MATERIALS PROVIDED section start

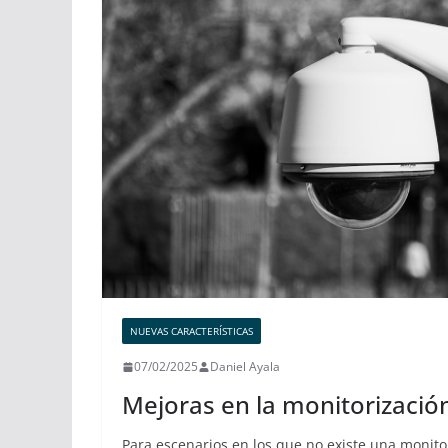
NUEVAS CARACTERÍSTICAS
07/02/2025
Daniel Ayala
Mejoras en la monitorizació
Para escenarios en los que no existe una monitor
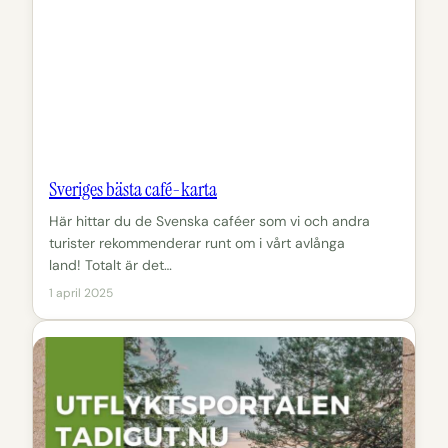
Sveriges bästa café-karta
Här hittar du de Svenska caféer som vi och andra
turister rekommenderar runt om i vårt avlånga
land! Totalt är det…
1 april 2025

MATERIALS PROVIDED section end

## EXERCISE
Render the stretch of the listing from the line containing "Sveriges bästa café-karta" through the end of the listing as a Markdown table with the columns "No." and "Text". Give each line its own row, numbered in order, and leave out any blank lines.

## TASK OUTPUT
| No. | Text |
|---|---|
| 1 | Sveriges bästa café-karta |
| 2 | Här hittar du de Svenska caféer som vi och andra |
| 3 | turister rekommenderar runt om i vårt avlånga |
| 4 | land! Totalt är det… |
| 5 | 1 april 2025 |